Exercise requirements
Word for word and without images, reproduce the listing that follows.

Data block
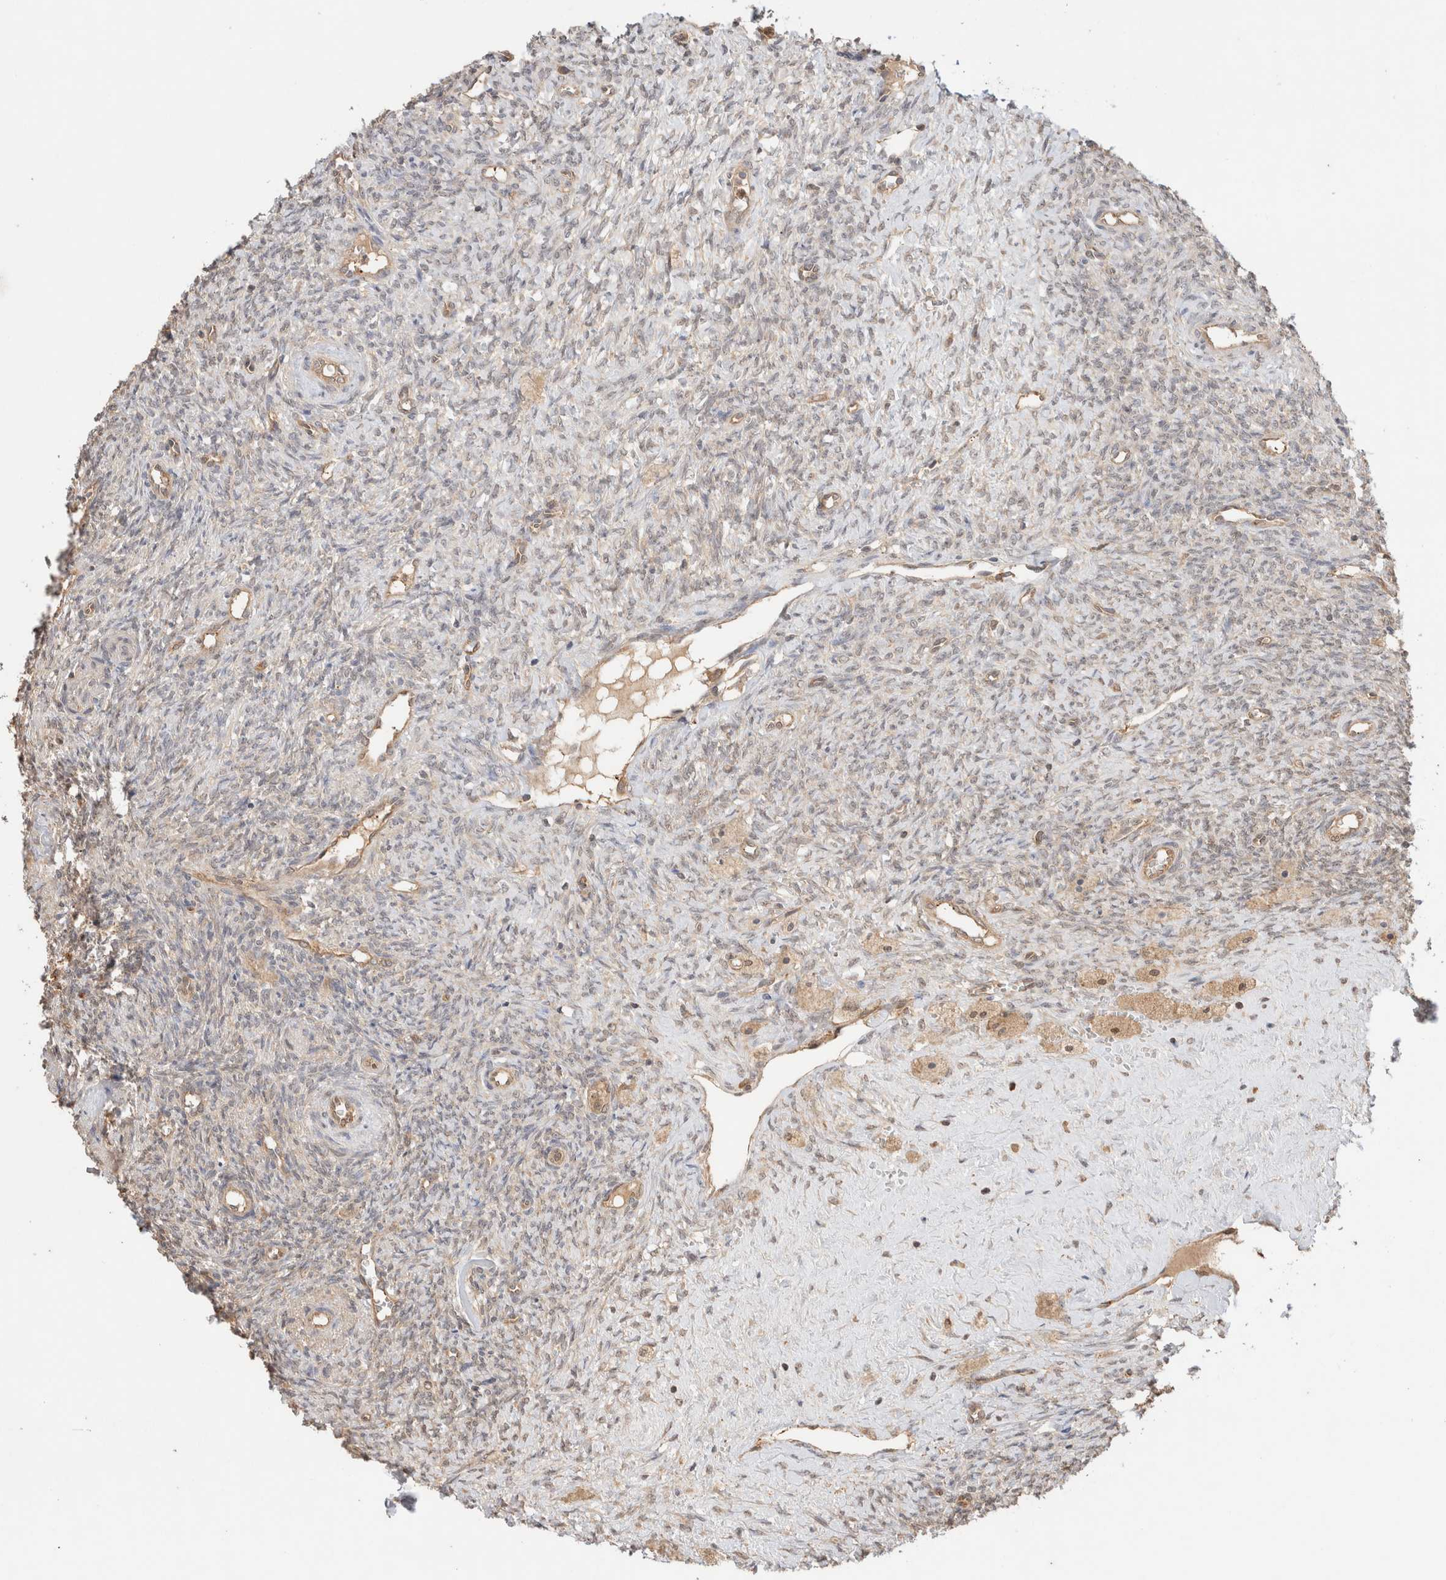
{"staining": {"intensity": "moderate", "quantity": ">75%", "location": "cytoplasmic/membranous"}, "tissue": "ovary", "cell_type": "Follicle cells", "image_type": "normal", "snomed": [{"axis": "morphology", "description": "Normal tissue, NOS"}, {"axis": "topography", "description": "Ovary"}], "caption": "Ovary stained with DAB immunohistochemistry displays medium levels of moderate cytoplasmic/membranous positivity in approximately >75% of follicle cells.", "gene": "YWHAH", "patient": {"sex": "female", "age": 41}}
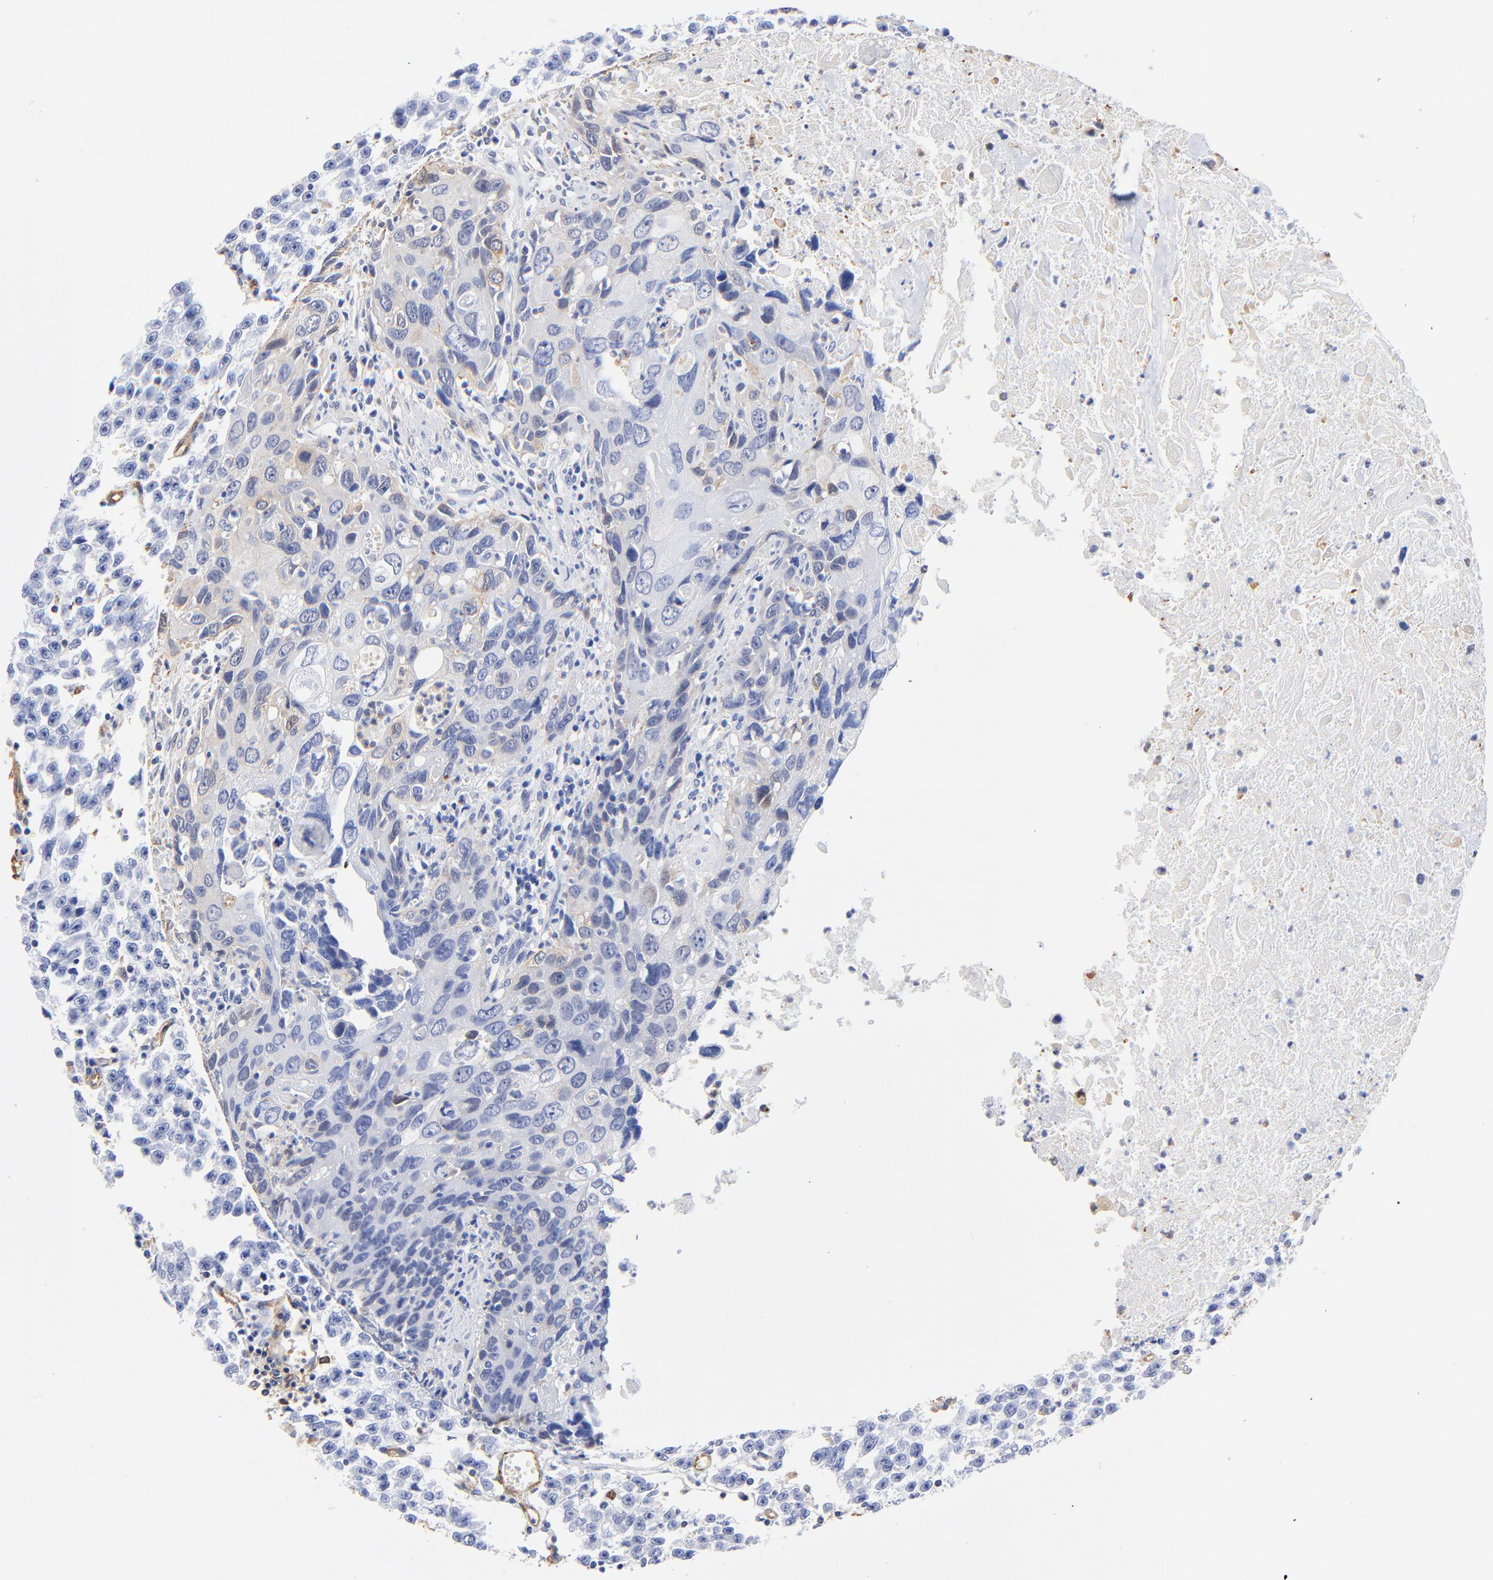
{"staining": {"intensity": "weak", "quantity": "<25%", "location": "cytoplasmic/membranous"}, "tissue": "urothelial cancer", "cell_type": "Tumor cells", "image_type": "cancer", "snomed": [{"axis": "morphology", "description": "Urothelial carcinoma, High grade"}, {"axis": "topography", "description": "Urinary bladder"}], "caption": "Image shows no protein staining in tumor cells of high-grade urothelial carcinoma tissue.", "gene": "TAGLN2", "patient": {"sex": "male", "age": 71}}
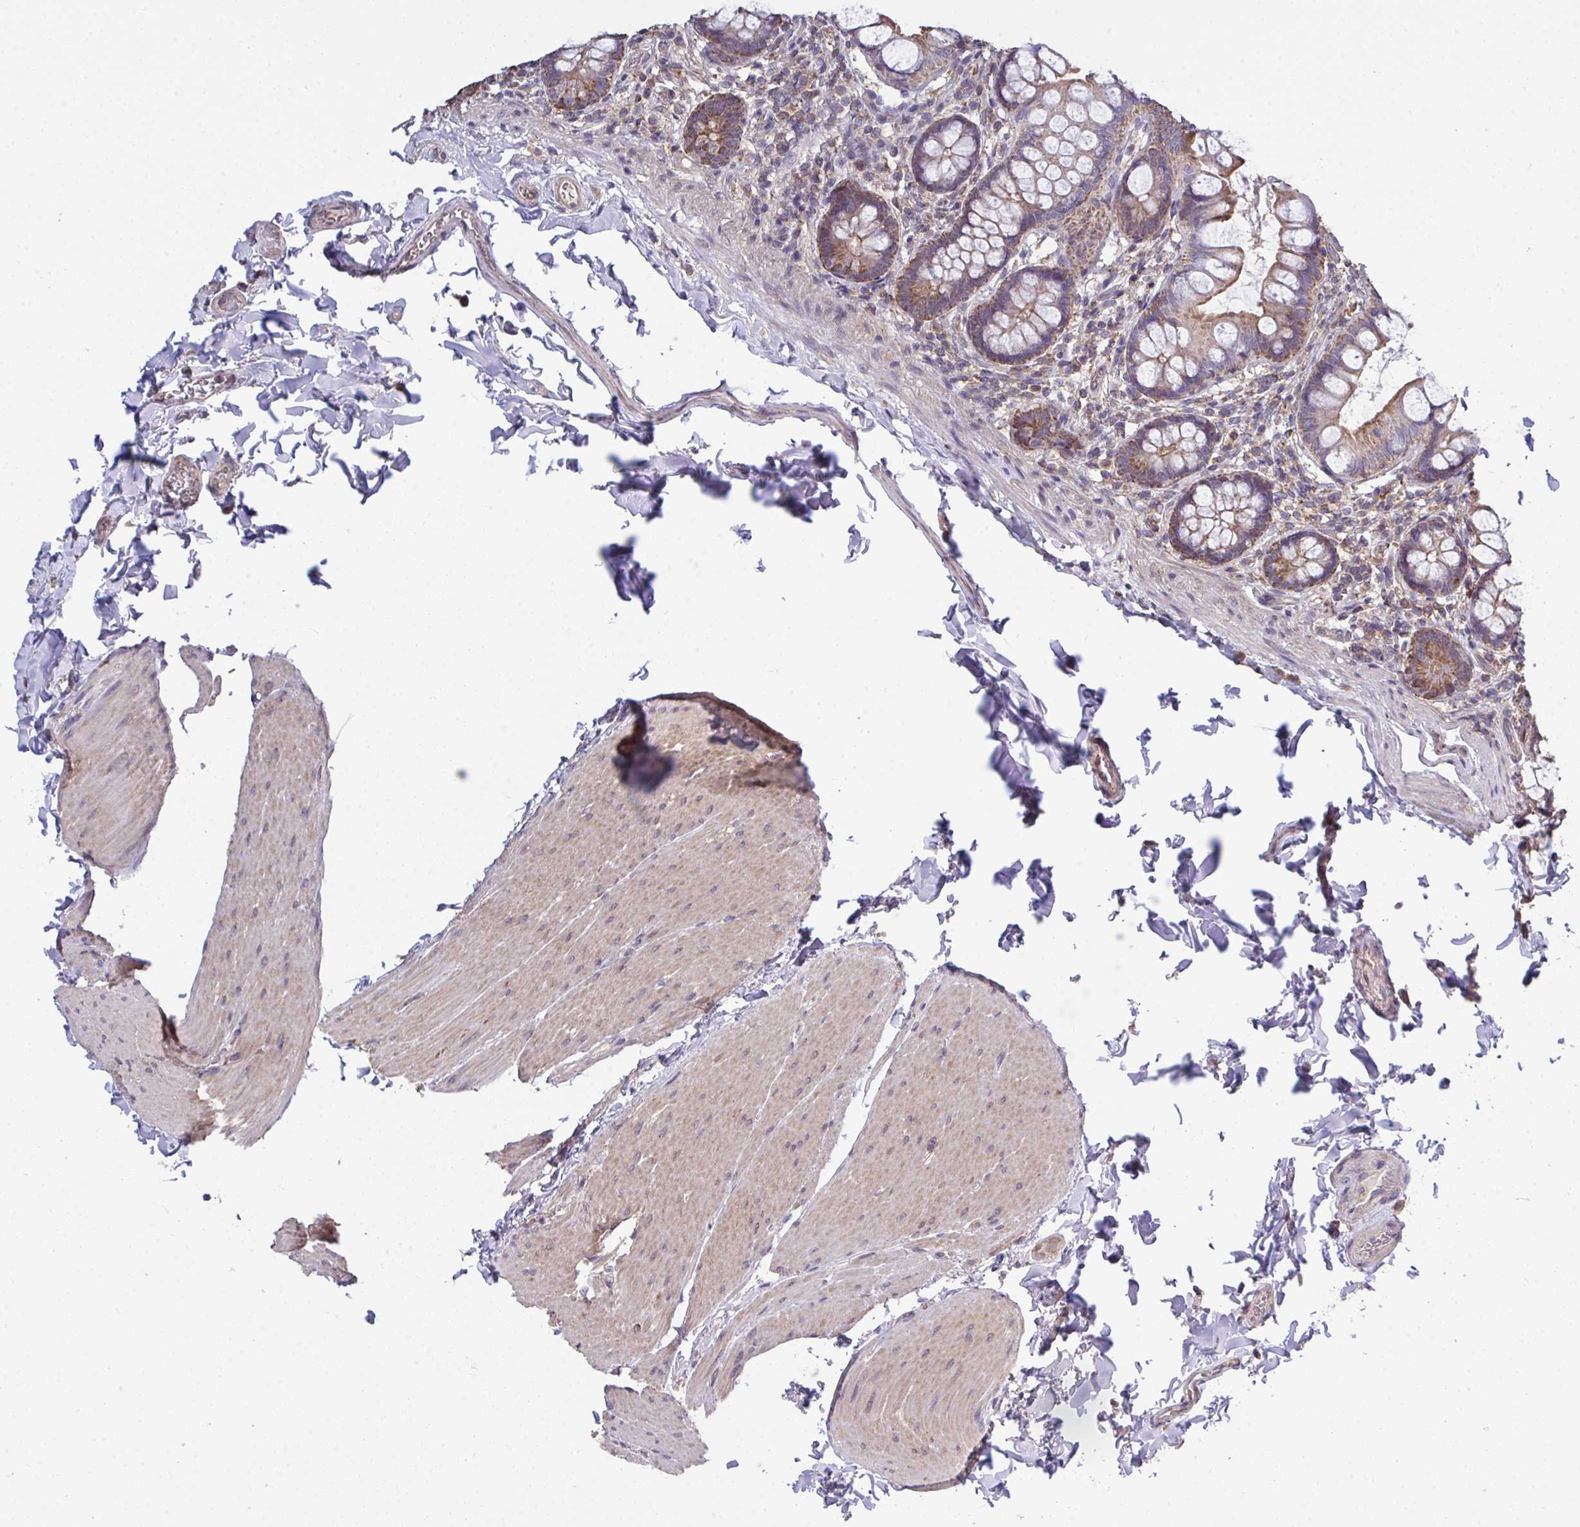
{"staining": {"intensity": "moderate", "quantity": ">75%", "location": "cytoplasmic/membranous"}, "tissue": "small intestine", "cell_type": "Glandular cells", "image_type": "normal", "snomed": [{"axis": "morphology", "description": "Normal tissue, NOS"}, {"axis": "topography", "description": "Small intestine"}], "caption": "Immunohistochemical staining of unremarkable small intestine shows medium levels of moderate cytoplasmic/membranous positivity in about >75% of glandular cells.", "gene": "PPM1H", "patient": {"sex": "male", "age": 70}}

The answer
{"staining": {"intensity": "moderate", "quantity": ">75%", "location": "cytoplasmic/membranous"}, "tissue": "ovary", "cell_type": "Follicle cells", "image_type": "normal", "snomed": [{"axis": "morphology", "description": "Normal tissue, NOS"}, {"axis": "topography", "description": "Ovary"}], "caption": "Ovary stained with DAB immunohistochemistry displays medium levels of moderate cytoplasmic/membranous positivity in approximately >75% of follicle cells.", "gene": "YWHAH", "patient": {"sex": "female", "age": 41}}
{"staining": {"intensity": "weak", "quantity": "<25%", "location": "cytoplasmic/membranous"}, "tissue": "urothelial cancer", "cell_type": "Tumor cells", "image_type": "cancer", "snomed": [{"axis": "morphology", "description": "Urothelial carcinoma, High grade"}, {"axis": "topography", "description": "Urinary bladder"}], "caption": "Image shows no protein staining in tumor cells of high-grade urothelial carcinoma tissue.", "gene": "TAGLN2", "patient": {"sex": "male", "age": 71}}
{"staining": {"intensity": "moderate", "quantity": ">75%", "location": "cytoplasmic/membranous"}, "tissue": "small intestine", "cell_type": "Glandular cells", "image_type": "normal", "snomed": [{"axis": "morphology", "description": "Normal tissue, NOS"}, {"axis": "topography", "description": "Small intestine"}], "caption": "Immunohistochemical staining of unremarkable small intestine shows medium levels of moderate cytoplasmic/membranous positivity in about >75% of glandular cells.", "gene": "PPM1H", "patient": {"sex": "male", "age": 70}}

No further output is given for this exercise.